13 août 2007

Timor-Leste: QUIS SER VENDEDOR DE ABÓBORAS MAS AGORA É PRIMEIRO-MINISTRO

Lisboa
13.08.07- Diário de Notícias

Artigo de opiniao publicado no "Diario de Noticias" da autoria de Leonidio Paulo Ferreira


"Maun Boot" quer dizer "irmão maior" em tétum. É assim que muitos timorenses chamam a Xanana Gusmão, o guerrilheiro que passou sete anos numa prisão indonésia. Herói nacional, tornou-se em 2002 o primeiro presidente do país e passou o tempo a dizer que o poder não o seduzia - que com a independência a sua missão estava cumprida. Rodeado pela mulher, a australiana Kristy Sword, e os três filhos, garantia que sonhava ter tempo para fotografar, que estava ansioso pelo final do mandato em 2007. Até admitia transformar-se em vendedor de abóboras, ideia que repetiu em Janeiro à Time. Sete meses depois, Xanana é primeiro-ministro, líder de um partido formado à pressa e que nem sequer foi o mais votado nas

legislativas apesar de se chamar CNRT, sigla mágica da resistência à Indonésia. Nas ruas, há hoje quem chame "traidor" ao "irmão maior", queime casas para protestar por o ex-presidente ter "usurpado" a vitória da Fretilin e ameace mesmo incendiar Timor-Leste, porque Ramos-Horta, o novo Chefe do Estado, apoiou Xanana no braço-de-ferro com Mari Alkatiri.

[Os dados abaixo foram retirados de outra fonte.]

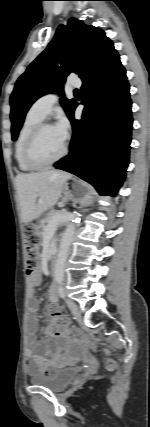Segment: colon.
Wrapping results in <instances>:
<instances>
[{"instance_id":"5ec220e1","label":"colon","mask_w":150,"mask_h":427,"mask_svg":"<svg viewBox=\"0 0 150 427\" xmlns=\"http://www.w3.org/2000/svg\"><path fill=\"white\" fill-rule=\"evenodd\" d=\"M24 239L26 242V258L25 264L26 269L29 274L33 273L39 262L40 257V242L38 234L34 227L25 226L24 228ZM51 325L49 327V332L53 335H66L73 341H80L81 337L77 331L69 328L66 321L60 316L57 310H51ZM115 361L113 359L106 360V367L108 369H113L115 367Z\"/></svg>"}]
</instances>
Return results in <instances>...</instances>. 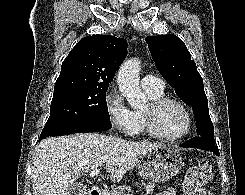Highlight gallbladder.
<instances>
[{
	"mask_svg": "<svg viewBox=\"0 0 245 195\" xmlns=\"http://www.w3.org/2000/svg\"><path fill=\"white\" fill-rule=\"evenodd\" d=\"M69 195H86L87 188L81 182L73 183L68 188Z\"/></svg>",
	"mask_w": 245,
	"mask_h": 195,
	"instance_id": "bac80fb5",
	"label": "gallbladder"
}]
</instances>
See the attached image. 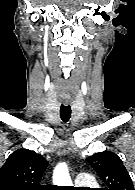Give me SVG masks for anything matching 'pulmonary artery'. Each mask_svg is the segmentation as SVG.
Segmentation results:
<instances>
[{"mask_svg": "<svg viewBox=\"0 0 135 190\" xmlns=\"http://www.w3.org/2000/svg\"><path fill=\"white\" fill-rule=\"evenodd\" d=\"M75 183L80 186L91 185L93 183V178L91 175L81 172L75 177Z\"/></svg>", "mask_w": 135, "mask_h": 190, "instance_id": "pulmonary-artery-1", "label": "pulmonary artery"}]
</instances>
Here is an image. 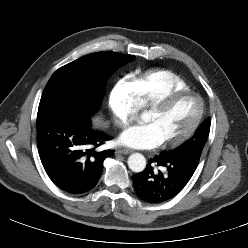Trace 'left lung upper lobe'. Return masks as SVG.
<instances>
[{
	"label": "left lung upper lobe",
	"instance_id": "1",
	"mask_svg": "<svg viewBox=\"0 0 248 248\" xmlns=\"http://www.w3.org/2000/svg\"><path fill=\"white\" fill-rule=\"evenodd\" d=\"M210 131V119L206 120L195 132L191 139L184 142L177 148L167 152L169 155L180 156H198L202 154V150L207 141Z\"/></svg>",
	"mask_w": 248,
	"mask_h": 248
}]
</instances>
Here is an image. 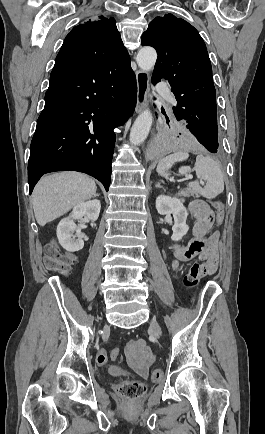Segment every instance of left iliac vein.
Listing matches in <instances>:
<instances>
[{"label": "left iliac vein", "mask_w": 265, "mask_h": 434, "mask_svg": "<svg viewBox=\"0 0 265 434\" xmlns=\"http://www.w3.org/2000/svg\"><path fill=\"white\" fill-rule=\"evenodd\" d=\"M151 327L155 330V333L157 335L161 336L162 331H161V328H160V326H159V324L157 323L156 320H152L151 321Z\"/></svg>", "instance_id": "1"}]
</instances>
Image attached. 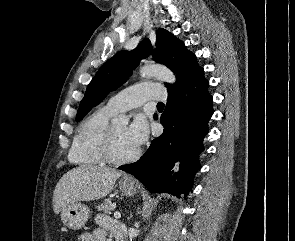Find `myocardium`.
<instances>
[{
	"label": "myocardium",
	"mask_w": 295,
	"mask_h": 241,
	"mask_svg": "<svg viewBox=\"0 0 295 241\" xmlns=\"http://www.w3.org/2000/svg\"><path fill=\"white\" fill-rule=\"evenodd\" d=\"M101 154L104 161H106L107 163L113 164V165H121V164H127L137 160L141 154V150L137 149L135 153L126 157H118L117 155H115L114 128H113V125H110L101 145Z\"/></svg>",
	"instance_id": "1"
}]
</instances>
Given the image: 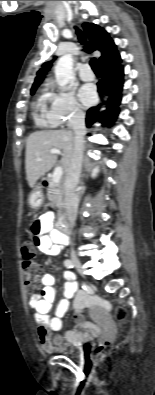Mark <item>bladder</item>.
Here are the masks:
<instances>
[{
    "label": "bladder",
    "instance_id": "1",
    "mask_svg": "<svg viewBox=\"0 0 155 395\" xmlns=\"http://www.w3.org/2000/svg\"><path fill=\"white\" fill-rule=\"evenodd\" d=\"M58 352L61 355H64V356H67L70 358H74V359H78L81 354V350L78 347L70 345V344H65V345L61 346L58 349Z\"/></svg>",
    "mask_w": 155,
    "mask_h": 395
}]
</instances>
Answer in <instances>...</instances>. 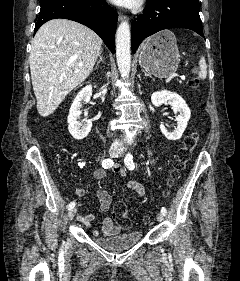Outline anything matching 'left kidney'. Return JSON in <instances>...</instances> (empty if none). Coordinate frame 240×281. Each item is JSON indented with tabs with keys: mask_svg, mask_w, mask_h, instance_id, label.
Masks as SVG:
<instances>
[{
	"mask_svg": "<svg viewBox=\"0 0 240 281\" xmlns=\"http://www.w3.org/2000/svg\"><path fill=\"white\" fill-rule=\"evenodd\" d=\"M151 101L156 107L168 102L172 106L173 111L179 113L178 116H176L177 127L174 131L169 132L163 124L160 125V130L168 140L180 139L191 116V111L184 99L177 93L162 90L154 92L151 96Z\"/></svg>",
	"mask_w": 240,
	"mask_h": 281,
	"instance_id": "1",
	"label": "left kidney"
}]
</instances>
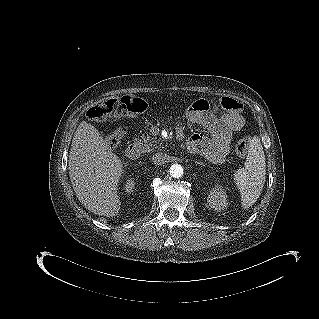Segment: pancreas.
<instances>
[{
  "instance_id": "cf45deb5",
  "label": "pancreas",
  "mask_w": 319,
  "mask_h": 319,
  "mask_svg": "<svg viewBox=\"0 0 319 319\" xmlns=\"http://www.w3.org/2000/svg\"><path fill=\"white\" fill-rule=\"evenodd\" d=\"M136 143L139 145L143 153H150L158 148L157 141L149 135L142 136L141 139H136Z\"/></svg>"
}]
</instances>
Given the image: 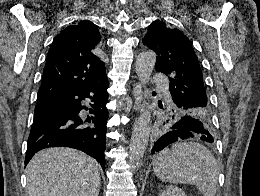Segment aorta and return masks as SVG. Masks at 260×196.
<instances>
[{
	"label": "aorta",
	"instance_id": "1",
	"mask_svg": "<svg viewBox=\"0 0 260 196\" xmlns=\"http://www.w3.org/2000/svg\"><path fill=\"white\" fill-rule=\"evenodd\" d=\"M156 63V54L151 51L141 52L135 62L138 79L146 85ZM151 131V114L147 109H142L138 119L133 125L131 141L129 144V163L133 168H139L145 153Z\"/></svg>",
	"mask_w": 260,
	"mask_h": 196
}]
</instances>
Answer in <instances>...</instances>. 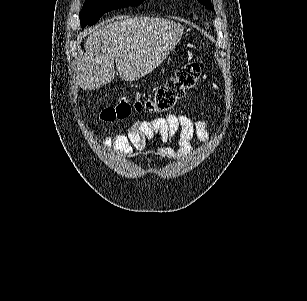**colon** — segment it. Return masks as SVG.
I'll return each mask as SVG.
<instances>
[{"instance_id":"colon-1","label":"colon","mask_w":307,"mask_h":301,"mask_svg":"<svg viewBox=\"0 0 307 301\" xmlns=\"http://www.w3.org/2000/svg\"><path fill=\"white\" fill-rule=\"evenodd\" d=\"M202 65V60L184 64L157 88L153 96L145 97L141 93H137L131 98L121 96L117 103L102 110L101 119L113 121L127 118L133 112L159 113L172 109L185 96L186 92L196 85L201 75Z\"/></svg>"}]
</instances>
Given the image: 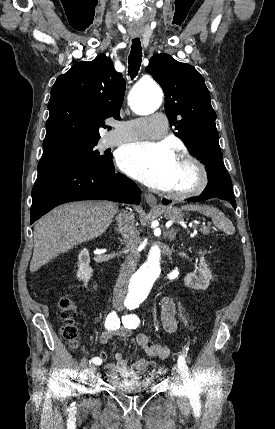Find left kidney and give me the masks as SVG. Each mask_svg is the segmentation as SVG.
Returning <instances> with one entry per match:
<instances>
[{"mask_svg": "<svg viewBox=\"0 0 275 429\" xmlns=\"http://www.w3.org/2000/svg\"><path fill=\"white\" fill-rule=\"evenodd\" d=\"M211 277L212 273L206 264L205 258L201 256L200 263L195 271L185 276L184 284L186 287L195 290H206L209 287Z\"/></svg>", "mask_w": 275, "mask_h": 429, "instance_id": "obj_1", "label": "left kidney"}]
</instances>
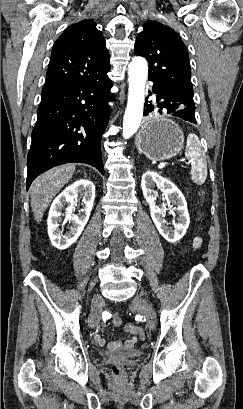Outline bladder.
Listing matches in <instances>:
<instances>
[{
    "mask_svg": "<svg viewBox=\"0 0 243 409\" xmlns=\"http://www.w3.org/2000/svg\"><path fill=\"white\" fill-rule=\"evenodd\" d=\"M100 354L104 356H115L121 359H132L140 356L141 350L137 348L120 349L115 351H102Z\"/></svg>",
    "mask_w": 243,
    "mask_h": 409,
    "instance_id": "31cf9c89",
    "label": "bladder"
}]
</instances>
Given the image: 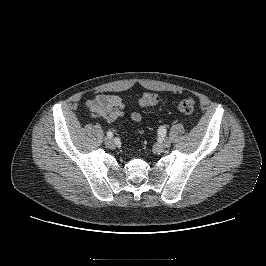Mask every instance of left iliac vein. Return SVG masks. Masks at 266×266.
<instances>
[{"instance_id":"obj_1","label":"left iliac vein","mask_w":266,"mask_h":266,"mask_svg":"<svg viewBox=\"0 0 266 266\" xmlns=\"http://www.w3.org/2000/svg\"><path fill=\"white\" fill-rule=\"evenodd\" d=\"M160 145L162 148H168L171 145V141L168 138H163Z\"/></svg>"}]
</instances>
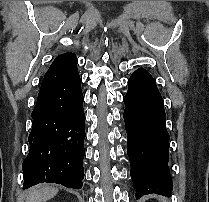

Calcula-se que 50% da população de Dili sobreviva graças à ajuda humanitária. E os confrontos do ano passado, após uma cisão nas forças armadas, deixaram milhares de desalojados. Apesar das promessas do petróleo no mar entre o país e a Austrália, a pobreza é imensa e qualquer má colheita deixa a economia de rastos. Quase metade da população está desempregada, sobretudo jovens, e isso explica parte do caos em que mergulhou a antiga colónia portuguesa. A outra parte só se entende pela degradação da relação entre Xanana, o guerrilheiro, Alkatiri, o ex-exilado que lidera a Fretilin, e Ramos- -Horta, o Nobel da Paz. Relação marcada pelo ódio entre os dois primeiros, com o terceiro a servir de árbitro, mas a ser também ele um jogador cheio de ambições.

Estes cinco anos transformaram-se em tempo perdido para o milhão de timorenses. E tudo serve para um ou outro lado se desculpar: fala-se da influência da Austrália e das suas tropas no território, da antipatia da Igreja pelo muçulmano Alkatiri, da rivalidade étnica entre lorosae e loromonu, da corrupção entre as elites, das disputas nas forças armadas, do choque dos liberais com a Fretilin de raiz marxista-leninista. Mas o mais amargo para os timorenses, e para quem um dia se vestiu de branco em solidariedade com a sua causa, é este novo papel de Xanana. Trocou os mais de 80% de votos que um dia o elegeram presidente pelos 24% do CNRT (que governa em coligação). Fotógrafo ou vendedor de abóboras, era-lhe possível ser um Mandela timorense, referência unânime para o seu povo ainda em busca de rumo. Preferiu ser um político normal.